- [ACTIVITY]: Exactly as written, print every line of the listing below and omit its pictures.

- [EXTRACTED DATA]:
________________
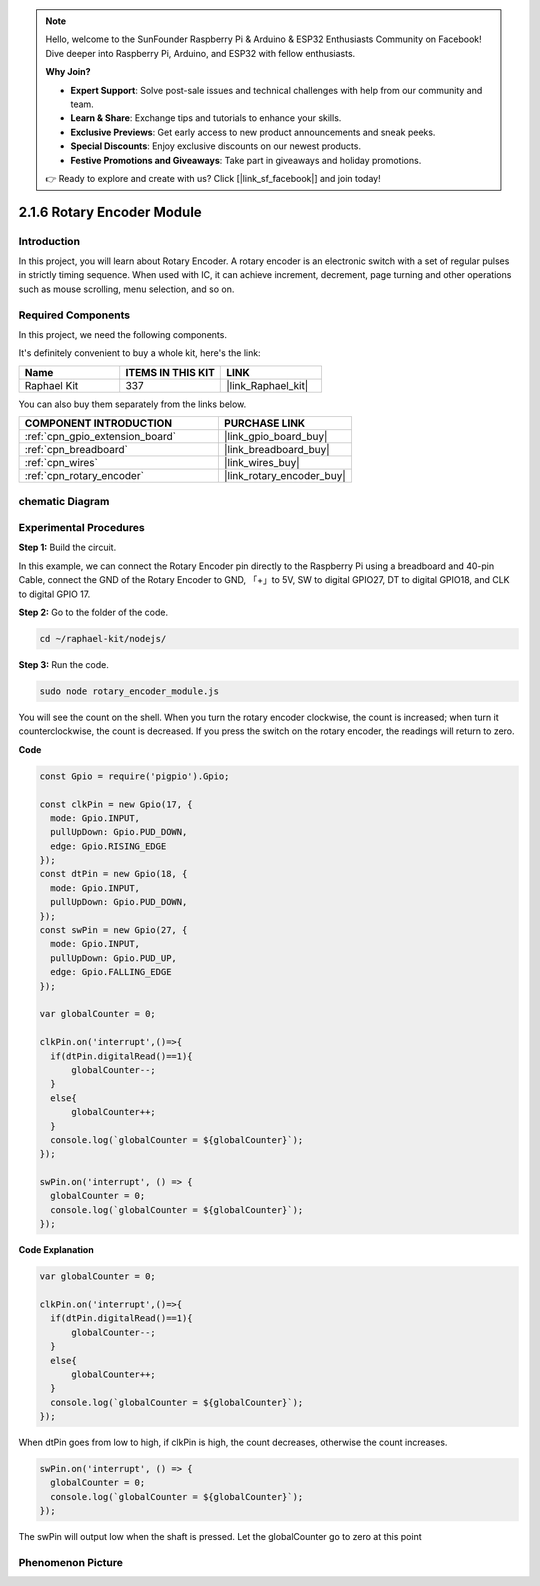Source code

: .. note::

    Hello, welcome to the SunFounder Raspberry Pi & Arduino & ESP32 Enthusiasts Community on Facebook! Dive deeper into Raspberry Pi, Arduino, and ESP32 with fellow enthusiasts.

    **Why Join?**

    - **Expert Support**: Solve post-sale issues and technical challenges with help from our community and team.
    - **Learn & Share**: Exchange tips and tutorials to enhance your skills.
    - **Exclusive Previews**: Get early access to new product announcements and sneak peeks.
    - **Special Discounts**: Enjoy exclusive discounts on our newest products.
    - **Festive Promotions and Giveaways**: Take part in giveaways and holiday promotions.

    👉 Ready to explore and create with us? Click [|link_sf_facebook|] and join today!

.. _2.1.6_js:

2.1.6 Rotary Encoder Module
===========================

Introduction
------------------

In this project, you will learn about Rotary Encoder. A rotary encoder is
an electronic switch with a set of regular pulses in strictly timing
sequence. When used with IC, it can achieve increment, decrement, page
turning and other operations such as mouse scrolling, menu selection,
and so on.

Required Components
------------------------------

In this project, we need the following components. 

.. image:: ../img/Part_two_25.png

It's definitely convenient to buy a whole kit, here's the link: 

.. list-table::
    :widths: 20 20 20
    :header-rows: 1

    *   - Name	
        - ITEMS IN THIS KIT
        - LINK
    *   - Raphael Kit
        - 337
        - |link_Raphael_kit|

You can also buy them separately from the links below.

.. list-table::
    :widths: 30 20
    :header-rows: 1

    *   - COMPONENT INTRODUCTION
        - PURCHASE LINK

    *   - :ref:`cpn_gpio_extension_board`
        - |link_gpio_board_buy|
    *   - :ref:`cpn_breadboard`
        - |link_breadboard_buy|
    *   - :ref:`cpn_wires`
        - |link_wires_buy|
    *   - :ref:`cpn_rotary_encoder`
        - |link_rotary_encoder_buy|

chematic Diagram
------------------------

.. image:: ../img/image349.png
   :align: center

Experimental Procedures
-----------------------

**Step 1:** Build the circuit.

.. image:: ../img/2.1.6_fritzing.png
   :align: center

In this example, we can connect the Rotary Encoder pin directly to the
Raspberry Pi using a breadboard and 40-pin Cable, connect the GND of the Rotary 
Encoder to GND, 「+」to 5V, SW to digital GPIO27, DT to digital GPIO18, and CLK to digital GPIO
17.

**Step 2:** Go to the folder of the code.

.. raw:: html

   <run></run>

.. code-block::

    cd ~/raphael-kit/nodejs/

**Step 3:** Run the code.

.. raw:: html

   <run></run>

.. code-block::

    sudo node rotary_encoder_module.js

You will see the count on the shell. 
When you turn the rotary encoder clockwise, the count is increased; 
when turn it counterclockwise, the count is decreased. 
If you press the switch on the rotary encoder, the readings will return to zero.


**Code**

.. code-block:: js

    const Gpio = require('pigpio').Gpio;

    const clkPin = new Gpio(17, {
      mode: Gpio.INPUT,
      pullUpDown: Gpio.PUD_DOWN,
      edge: Gpio.RISING_EDGE
    });
    const dtPin = new Gpio(18, {
      mode: Gpio.INPUT,
      pullUpDown: Gpio.PUD_DOWN,    
    });
    const swPin = new Gpio(27, {
      mode: Gpio.INPUT,
      pullUpDown: Gpio.PUD_UP,
      edge: Gpio.FALLING_EDGE
    });

    var globalCounter = 0;

    clkPin.on('interrupt',()=>{
      if(dtPin.digitalRead()==1){
          globalCounter--;
      }
      else{
          globalCounter++;
      }
      console.log(`globalCounter = ${globalCounter}`);
    });

    swPin.on('interrupt', () => {
      globalCounter = 0;
      console.log(`globalCounter = ${globalCounter}`);
    });



**Code Explanation**


.. code-block:: js

    var globalCounter = 0;

    clkPin.on('interrupt',()=>{
      if(dtPin.digitalRead()==1){
          globalCounter--;
      }
      else{
          globalCounter++;
      }
      console.log(`globalCounter = ${globalCounter}`);
    });

When dtPin goes from low to high, if clkPin is high, 
the count decreases, 
otherwise the count increases.


.. code-block:: js

    swPin.on('interrupt', () => {
      globalCounter = 0;
      console.log(`globalCounter = ${globalCounter}`);
    });


The swPin will output low when the shaft is pressed. 
Let the globalCounter go to zero at this point


Phenomenon Picture
-------------------------

.. image:: ../img/2.1.6rotary_ecoder.JPG
   :align: center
________________
- [RESULT FOR THIS EXERCISE]:
Source code

: .. note::

    Hello, welcome to the SunFounder Raspberry Pi & Arduino & ESP32 Enthusiasts Community on Facebook! Dive deeper into Raspberry Pi, Arduino, and ESP32 with fellow enthusiasts.

    **Why Join?**

    - **Expert Support**: Solve post-sale issues and technical challenges with help from our community and team.
    - **Learn & Share**: Exchange tips and tutorials to enhance your skills.
    - **Exclusive Previews**: Get early access to new product announcements and sneak peeks.
    - **Special Discounts**: Enjoy exclusive discounts on our newest products.
    - **Festive Promotions and Giveaways**: Take part in giveaways and holiday promotions.

    👉 Ready to explore and create with us? Click [|link_sf_facebook|] and join today!

.. _2.1.6_js:

2.1.6 Rotary Encoder Module
===========================

Introduction
------------------

In this project, you will learn about Rotary Encoder. A rotary encoder is
an electronic switch with a set of regular pulses in strictly timing
sequence. When used with IC, it can achieve increment, decrement, page
turning and other operations such as mouse scrolling, menu selection,
and so on.

Required Components
------------------------------

In this project, we need the following components. 

.. image:: ../img/Part_two_25.png

It's definitely convenient to buy a whole kit, here's the link: 

.. list-table::
    :widths: 20 20 20
    :header-rows: 1

    *   - Name	
        - ITEMS IN THIS KIT
        - LINK
    *   - Raphael Kit
        - 337
        - |link_Raphael_kit|

You can also buy them separately from the links below.

.. list-table::
    :widths: 30 20
    :header-rows: 1

    *   - COMPONENT INTRODUCTION
        - PURCHASE LINK

    *   - :ref:`cpn_gpio_extension_board`
        - |link_gpio_board_buy|
    *   - :ref:`cpn_breadboard`
        - |link_breadboard_buy|
    *   - :ref:`cpn_wires`
        - |link_wires_buy|
    *   - :ref:`cpn_rotary_encoder`
        - |link_rotary_encoder_buy|

chematic Diagram
------------------------

.. image:: ../img/image349.png
   :align: center

Experimental Procedures
-----------------------

**Step 1:** Build the circuit.

.. image:: ../img/2.1.6_fritzing.png
   :align: center

In this example, we can connect the Rotary Encoder pin directly to the
Raspberry Pi using a breadboard and 40-pin Cable, connect the GND of the Rotary 
Encoder to GND, 「+」to 5V, SW to digital GPIO27, DT to digital GPIO18, and CLK to digital GPIO
17.

**Step 2:** Go to the folder of the code.

.. raw:: html

   <run></run>

.. code-block::

    cd ~/raphael-kit/nodejs/

**Step 3:** Run the code.

.. raw:: html

   <run></run>

.. code-block::

    sudo node rotary_encoder_module.js

You will see the count on the shell. 
When you turn the rotary encoder clockwise, the count is increased; 
when turn it counterclockwise, the count is decreased. 
If you press the switch on the rotary encoder, the readings will return to zero.


**Code**

.. code-block:: js

    const Gpio = require('pigpio').Gpio;

    const clkPin = new Gpio(17, {
      mode: Gpio.INPUT,
      pullUpDown: Gpio.PUD_DOWN,
      edge: Gpio.RISING_EDGE
    });
    const dtPin = new Gpio(18, {
      mode: Gpio.INPUT,
      pullUpDown: Gpio.PUD_DOWN,    
    });
    const swPin = new Gpio(27, {
      mode: Gpio.INPUT,
      pullUpDown: Gpio.PUD_UP,
      edge: Gpio.FALLING_EDGE
    });

    var globalCounter = 0;

    clkPin.on('interrupt',()=>{
      if(dtPin.digitalRead()==1){
          globalCounter--;
      }
      else{
          globalCounter++;
      }
      console.log(`globalCounter = ${globalCounter}`);
    });

    swPin.on('interrupt', () => {
      globalCounter = 0;
      console.log(`globalCounter = ${globalCounter}`);
    });



**Code Explanation**


.. code-block:: js

    var globalCounter = 0;

    clkPin.on('interrupt',()=>{
      if(dtPin.digitalRead()==1){
          globalCounter--;
      }
      else{
          globalCounter++;
      }
      console.log(`globalCounter = ${globalCounter}`);
    });

When dtPin goes from low to high, if clkPin is high, 
the count decreases, 
otherwise the count increases.


.. code-block:: js

    swPin.on('interrupt', () => {
      globalCounter = 0;
      console.log(`globalCounter = ${globalCounter}`);
    });


The swPin will output low when the shaft is pressed. 
Let the globalCounter go to zero at this point


Phenomenon Picture
-------------------------

.. image:: ../img/2.1.6rotary_ecoder.JPG
   :align: center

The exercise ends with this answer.